To do so, Meta’s tech first separates a single image into two: a “color image” and a “depth image.” The original image is also fed to a neural network to extract a “feature map,” or a representation of all of the important features within it.
Then, the feature map, color image, and depth image are broken up into a bunch of tiny corresponding “tiles,” and fed to a second neural network to create “masks.” The masks separate different images into distinct planes, such as foreground, midground, or background. All of this information is used to render the original “single plane” source image into an immersive, 3D scene.
This isn’t the first time we’ve seen Meta put AI to work in its dreams of creating a metaverse. The company has filed patent applications for AI-embedded smart glasses for people with sensory impairments, and a system similar to this patent that uses AI for artificial reality image reconstruction.
It makes perfect sense why Meta seeks to use AI for these processes, said Jake Maymar, AI strategist at The Glimpse Group. Generally, 3D-rendering of 2D data can be expensive and time-consuming, especially in the context of artificial reality. Using AI makes this process far more efficient, he said.
And if that AI rendering isn’t processed locally on the device, but via a cloud network, that opens the door for lower latency and lighter form factor — potentially signaling how the next generation of smart glasses may work, Maymar added. “I always wonder what’s next with patents,” he said. “With this one, I actually think it’s AR glasses.”

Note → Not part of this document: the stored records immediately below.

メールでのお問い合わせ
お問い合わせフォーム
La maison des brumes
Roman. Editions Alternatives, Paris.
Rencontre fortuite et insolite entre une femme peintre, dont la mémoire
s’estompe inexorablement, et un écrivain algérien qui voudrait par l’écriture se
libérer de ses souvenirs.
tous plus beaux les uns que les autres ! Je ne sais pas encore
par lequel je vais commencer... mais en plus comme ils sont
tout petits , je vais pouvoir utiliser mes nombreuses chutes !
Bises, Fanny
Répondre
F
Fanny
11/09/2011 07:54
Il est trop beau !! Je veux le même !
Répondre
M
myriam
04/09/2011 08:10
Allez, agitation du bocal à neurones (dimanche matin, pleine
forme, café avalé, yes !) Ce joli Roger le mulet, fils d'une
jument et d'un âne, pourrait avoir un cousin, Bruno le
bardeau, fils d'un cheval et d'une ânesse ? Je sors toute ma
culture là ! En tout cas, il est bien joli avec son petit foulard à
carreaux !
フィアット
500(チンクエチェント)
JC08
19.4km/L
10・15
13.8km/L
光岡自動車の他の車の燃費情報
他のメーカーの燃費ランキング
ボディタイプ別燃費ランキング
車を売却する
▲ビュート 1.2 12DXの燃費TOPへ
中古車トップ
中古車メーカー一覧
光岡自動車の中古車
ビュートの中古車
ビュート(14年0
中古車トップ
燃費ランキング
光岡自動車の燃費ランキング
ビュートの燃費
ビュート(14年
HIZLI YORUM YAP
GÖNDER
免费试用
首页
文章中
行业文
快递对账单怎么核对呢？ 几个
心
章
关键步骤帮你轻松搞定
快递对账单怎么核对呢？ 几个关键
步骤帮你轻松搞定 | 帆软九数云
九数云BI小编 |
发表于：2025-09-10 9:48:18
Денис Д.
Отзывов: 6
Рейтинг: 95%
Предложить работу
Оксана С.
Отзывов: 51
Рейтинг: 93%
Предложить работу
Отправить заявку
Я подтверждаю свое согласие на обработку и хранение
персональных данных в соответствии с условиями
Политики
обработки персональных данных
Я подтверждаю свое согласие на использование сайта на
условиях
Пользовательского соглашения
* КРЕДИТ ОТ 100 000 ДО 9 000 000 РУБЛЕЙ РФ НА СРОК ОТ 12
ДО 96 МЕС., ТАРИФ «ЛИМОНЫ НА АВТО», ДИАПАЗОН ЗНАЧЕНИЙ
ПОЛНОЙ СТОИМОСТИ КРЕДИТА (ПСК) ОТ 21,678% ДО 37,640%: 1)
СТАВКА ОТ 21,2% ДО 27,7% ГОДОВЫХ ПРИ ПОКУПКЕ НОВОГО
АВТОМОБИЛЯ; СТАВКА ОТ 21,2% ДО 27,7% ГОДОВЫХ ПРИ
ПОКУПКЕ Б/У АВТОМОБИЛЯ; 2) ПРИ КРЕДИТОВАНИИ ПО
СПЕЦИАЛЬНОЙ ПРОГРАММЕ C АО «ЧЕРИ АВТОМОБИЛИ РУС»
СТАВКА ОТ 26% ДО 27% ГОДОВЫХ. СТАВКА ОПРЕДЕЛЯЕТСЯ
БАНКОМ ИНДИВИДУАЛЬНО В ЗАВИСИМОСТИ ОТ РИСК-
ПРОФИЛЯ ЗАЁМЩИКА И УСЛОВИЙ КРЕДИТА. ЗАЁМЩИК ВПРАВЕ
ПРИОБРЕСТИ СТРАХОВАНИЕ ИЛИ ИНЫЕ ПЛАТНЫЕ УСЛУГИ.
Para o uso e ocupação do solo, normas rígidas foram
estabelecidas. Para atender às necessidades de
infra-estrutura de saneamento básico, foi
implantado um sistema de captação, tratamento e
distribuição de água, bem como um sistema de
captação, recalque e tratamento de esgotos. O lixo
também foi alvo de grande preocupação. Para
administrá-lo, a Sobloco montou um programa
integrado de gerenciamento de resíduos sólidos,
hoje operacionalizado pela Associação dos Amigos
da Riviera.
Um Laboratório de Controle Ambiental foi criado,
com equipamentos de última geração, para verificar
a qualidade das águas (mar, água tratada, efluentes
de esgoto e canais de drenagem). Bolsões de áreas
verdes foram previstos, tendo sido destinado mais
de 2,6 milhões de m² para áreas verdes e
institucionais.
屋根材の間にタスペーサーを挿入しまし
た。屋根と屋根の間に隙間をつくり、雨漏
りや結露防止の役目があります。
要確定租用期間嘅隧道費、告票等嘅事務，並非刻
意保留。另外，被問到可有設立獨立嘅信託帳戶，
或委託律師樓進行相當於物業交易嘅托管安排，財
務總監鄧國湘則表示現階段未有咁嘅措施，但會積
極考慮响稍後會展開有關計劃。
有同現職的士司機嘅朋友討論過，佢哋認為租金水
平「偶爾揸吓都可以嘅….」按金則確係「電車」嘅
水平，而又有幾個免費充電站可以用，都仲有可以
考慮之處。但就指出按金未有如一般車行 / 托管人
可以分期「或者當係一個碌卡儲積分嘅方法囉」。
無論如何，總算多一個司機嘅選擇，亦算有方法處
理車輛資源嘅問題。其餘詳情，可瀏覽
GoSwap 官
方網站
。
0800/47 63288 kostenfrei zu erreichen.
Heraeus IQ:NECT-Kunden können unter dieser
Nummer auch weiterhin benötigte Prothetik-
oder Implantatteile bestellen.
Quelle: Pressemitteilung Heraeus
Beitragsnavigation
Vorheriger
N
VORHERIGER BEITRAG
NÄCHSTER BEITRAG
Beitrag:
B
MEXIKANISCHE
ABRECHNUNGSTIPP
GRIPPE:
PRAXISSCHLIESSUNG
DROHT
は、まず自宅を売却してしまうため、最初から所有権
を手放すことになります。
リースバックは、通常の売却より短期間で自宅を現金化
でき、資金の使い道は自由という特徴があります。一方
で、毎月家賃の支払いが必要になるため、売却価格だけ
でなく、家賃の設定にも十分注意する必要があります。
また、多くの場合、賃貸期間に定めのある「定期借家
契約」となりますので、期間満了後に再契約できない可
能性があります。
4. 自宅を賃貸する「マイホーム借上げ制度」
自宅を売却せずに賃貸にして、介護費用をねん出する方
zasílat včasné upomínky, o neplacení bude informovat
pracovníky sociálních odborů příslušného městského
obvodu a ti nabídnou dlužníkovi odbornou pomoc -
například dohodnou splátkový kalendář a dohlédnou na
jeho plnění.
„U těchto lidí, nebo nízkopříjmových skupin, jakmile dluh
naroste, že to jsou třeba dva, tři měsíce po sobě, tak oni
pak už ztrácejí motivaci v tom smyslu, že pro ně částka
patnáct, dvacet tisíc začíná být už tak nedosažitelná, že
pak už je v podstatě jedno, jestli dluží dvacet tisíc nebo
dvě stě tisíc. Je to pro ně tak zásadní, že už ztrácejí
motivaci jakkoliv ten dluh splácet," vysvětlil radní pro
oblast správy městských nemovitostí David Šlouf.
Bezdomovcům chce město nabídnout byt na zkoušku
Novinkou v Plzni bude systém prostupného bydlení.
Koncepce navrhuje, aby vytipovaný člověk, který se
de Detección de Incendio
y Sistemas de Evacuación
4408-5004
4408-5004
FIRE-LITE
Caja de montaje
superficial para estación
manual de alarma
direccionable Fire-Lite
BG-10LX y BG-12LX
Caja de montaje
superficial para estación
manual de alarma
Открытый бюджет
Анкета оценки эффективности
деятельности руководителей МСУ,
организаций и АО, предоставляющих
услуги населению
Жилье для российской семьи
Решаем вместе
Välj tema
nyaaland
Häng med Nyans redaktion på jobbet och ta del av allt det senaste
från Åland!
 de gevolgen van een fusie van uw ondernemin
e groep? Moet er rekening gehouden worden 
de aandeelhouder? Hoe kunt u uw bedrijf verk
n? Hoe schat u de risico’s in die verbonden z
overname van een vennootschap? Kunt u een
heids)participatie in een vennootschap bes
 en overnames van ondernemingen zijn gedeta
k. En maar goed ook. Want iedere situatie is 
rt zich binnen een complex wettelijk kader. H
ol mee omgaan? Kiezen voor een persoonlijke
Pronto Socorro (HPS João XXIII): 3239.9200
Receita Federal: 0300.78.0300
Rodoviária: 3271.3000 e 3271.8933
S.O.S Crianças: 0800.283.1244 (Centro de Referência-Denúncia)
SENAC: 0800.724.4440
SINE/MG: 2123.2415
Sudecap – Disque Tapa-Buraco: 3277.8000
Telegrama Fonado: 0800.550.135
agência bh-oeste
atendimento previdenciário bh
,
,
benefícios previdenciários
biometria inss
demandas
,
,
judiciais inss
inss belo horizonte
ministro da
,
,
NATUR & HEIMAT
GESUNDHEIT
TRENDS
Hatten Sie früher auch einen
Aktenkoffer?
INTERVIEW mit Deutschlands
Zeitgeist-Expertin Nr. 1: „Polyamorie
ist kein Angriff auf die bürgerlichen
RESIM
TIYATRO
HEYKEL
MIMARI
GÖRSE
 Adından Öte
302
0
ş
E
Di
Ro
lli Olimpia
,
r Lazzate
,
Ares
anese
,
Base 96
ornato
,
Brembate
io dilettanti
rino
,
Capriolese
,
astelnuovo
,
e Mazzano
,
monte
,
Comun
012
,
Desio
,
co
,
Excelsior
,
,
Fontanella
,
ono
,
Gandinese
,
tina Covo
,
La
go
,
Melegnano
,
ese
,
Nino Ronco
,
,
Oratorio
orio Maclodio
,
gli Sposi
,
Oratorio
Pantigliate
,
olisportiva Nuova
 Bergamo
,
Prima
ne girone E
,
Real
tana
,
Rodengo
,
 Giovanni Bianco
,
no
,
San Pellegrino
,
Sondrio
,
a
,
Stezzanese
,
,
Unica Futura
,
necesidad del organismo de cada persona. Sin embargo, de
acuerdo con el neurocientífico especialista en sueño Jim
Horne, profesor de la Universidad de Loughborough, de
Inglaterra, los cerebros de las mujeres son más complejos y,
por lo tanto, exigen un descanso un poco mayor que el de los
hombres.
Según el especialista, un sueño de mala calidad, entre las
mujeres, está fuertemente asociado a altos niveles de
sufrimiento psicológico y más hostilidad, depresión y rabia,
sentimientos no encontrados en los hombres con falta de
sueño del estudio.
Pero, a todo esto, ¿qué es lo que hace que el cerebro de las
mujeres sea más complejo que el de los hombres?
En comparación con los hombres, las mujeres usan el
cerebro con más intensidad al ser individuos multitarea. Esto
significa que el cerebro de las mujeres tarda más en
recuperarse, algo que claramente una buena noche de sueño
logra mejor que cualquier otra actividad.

Plus, like the rest of tech, Meta continues forging ahead on the AI front. And in its quest for dominance, it is using one of its biggest assets: an astronomical stockpile of data. The company acknowledged last week that every public Instagram and Facebook post made by adults since 2007 has been leveraged to train its AI models (the only exception being EU-based users).
And while this data stands to strengthen its foundational models as it seeks to compete with Google and OpenAI, Maymar noted it can also prove incredibly fruitful in artificial reality development. Training on the massive collection of text, image, and video data can lead to AR innovations in rendering, sentiment analysis, content generation, and more, he said.
It’s akin to how Stable Diffusion by Stability AI was “basically trained on all of the internet,” and is now one of the most high-powered generative models on the market, he said. “There’s a wealth of knowledge there that they can train a model on,” said Maymar. “It’s going to be pretty sophisticated.”